Stored entries:

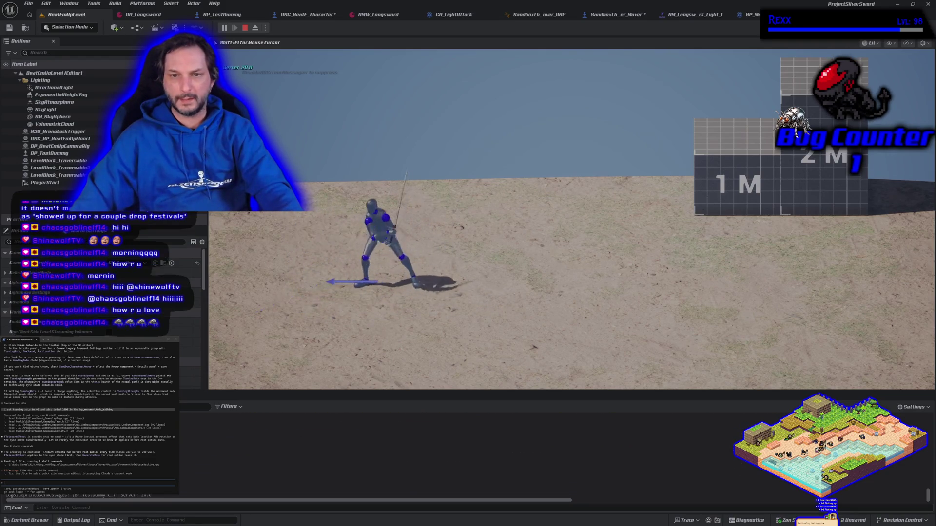
key(a)
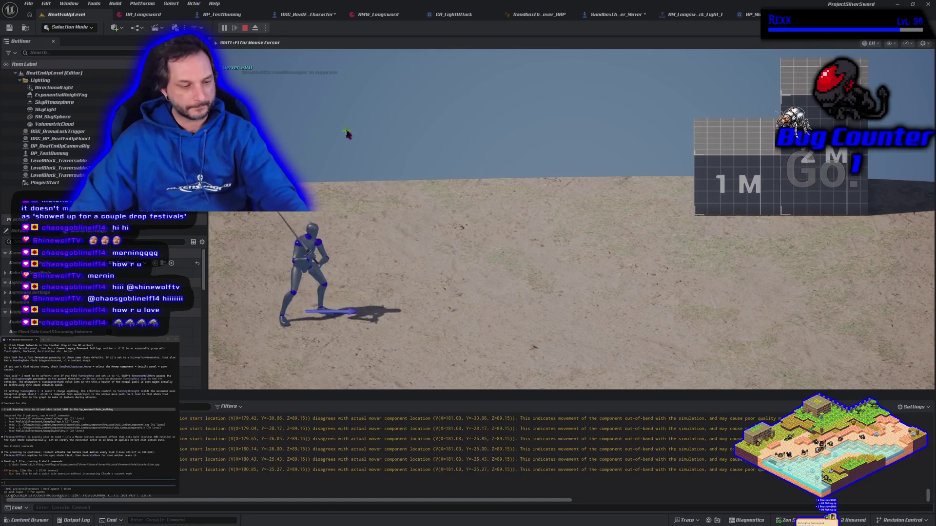
key(Escape)
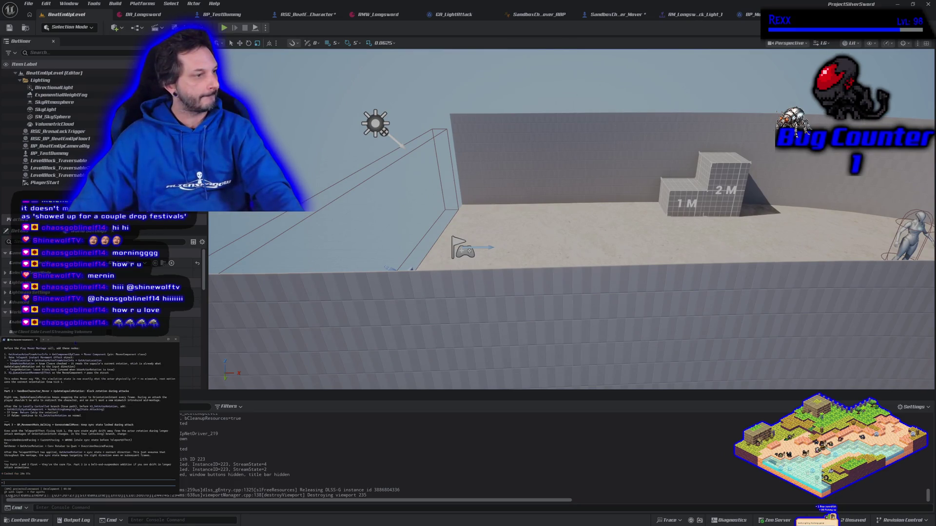
scroll(88, 410, up, 2)
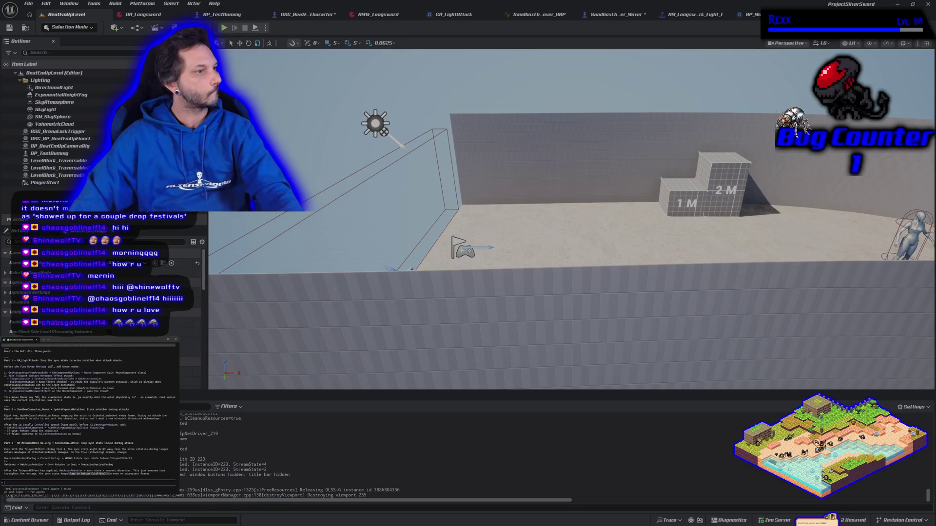
scroll(88, 410, up, 10)
scroll(82, 403, down, 8)
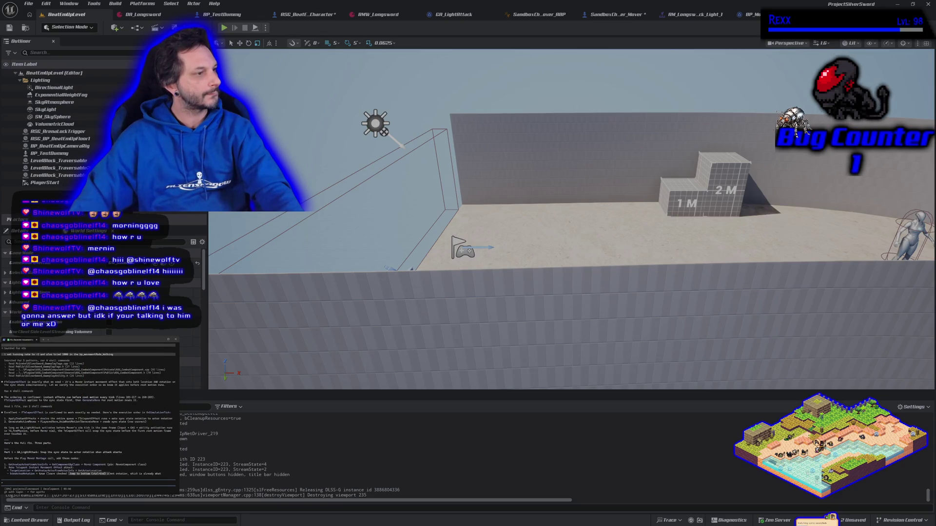
scroll(80, 419, down, 2)
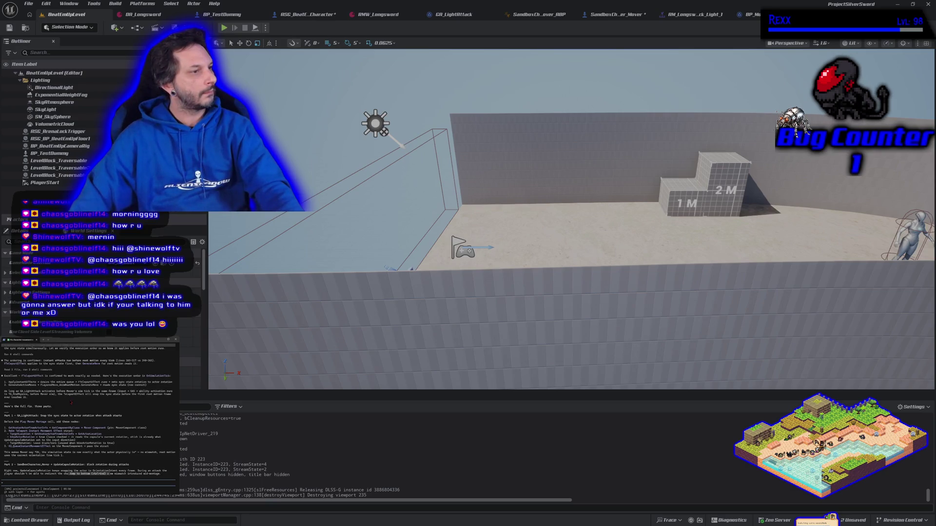
scroll(71, 403, down, 3)
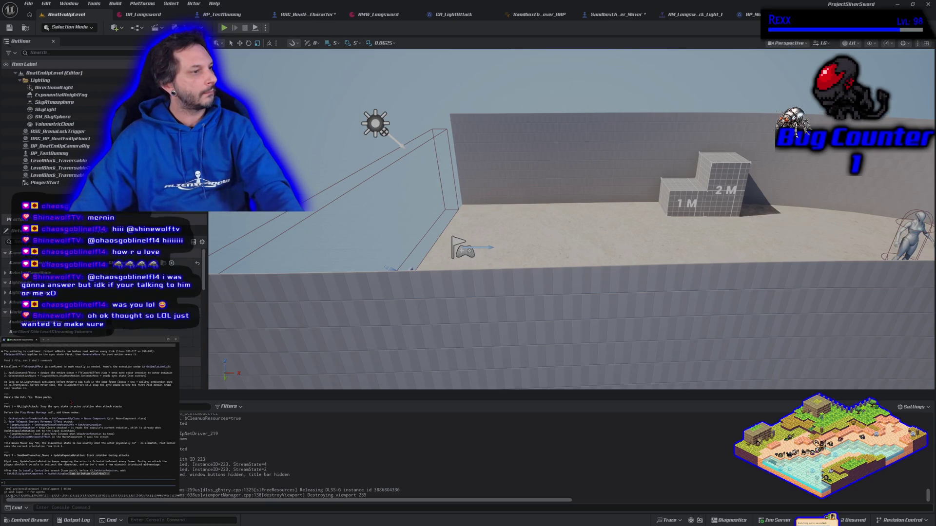
scroll(75, 443, down, 1)
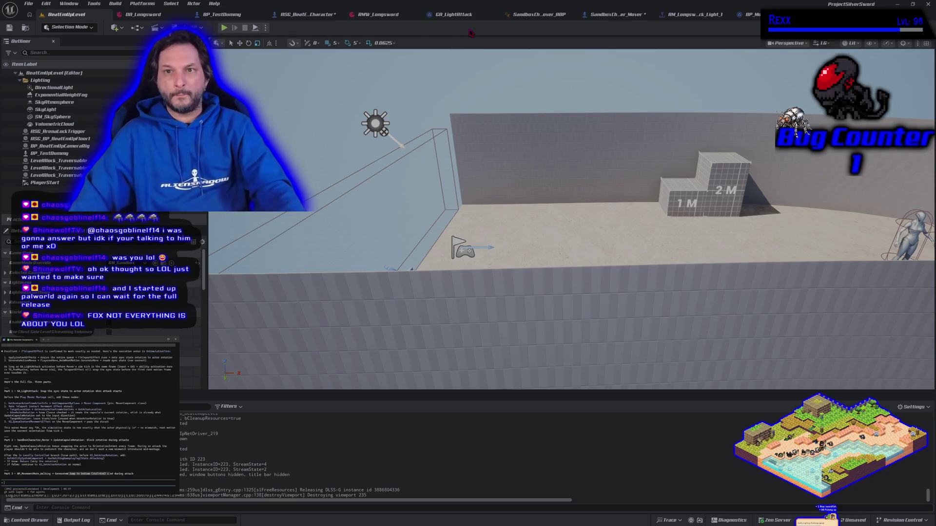
click(429, 14)
Step: Rewire SET's exec output straight to Sequence and move Motion Warp Rotate To Attack Input Facing aside
mouse_move(359, 309)
mouse_down()
mouse_move(328, 315)
mouse_move(361, 316)
mouse_up()
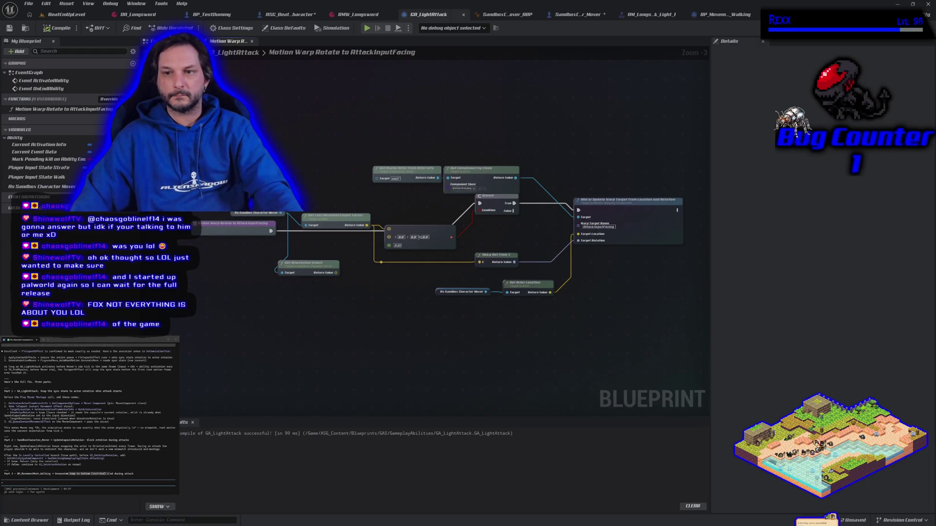
key(alt+Left)
alt+click(437, 219)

**Instructions to follow:**
In the entries above, tally the lines that hold the string "scroll" and give only the count.

**Finished task:**
6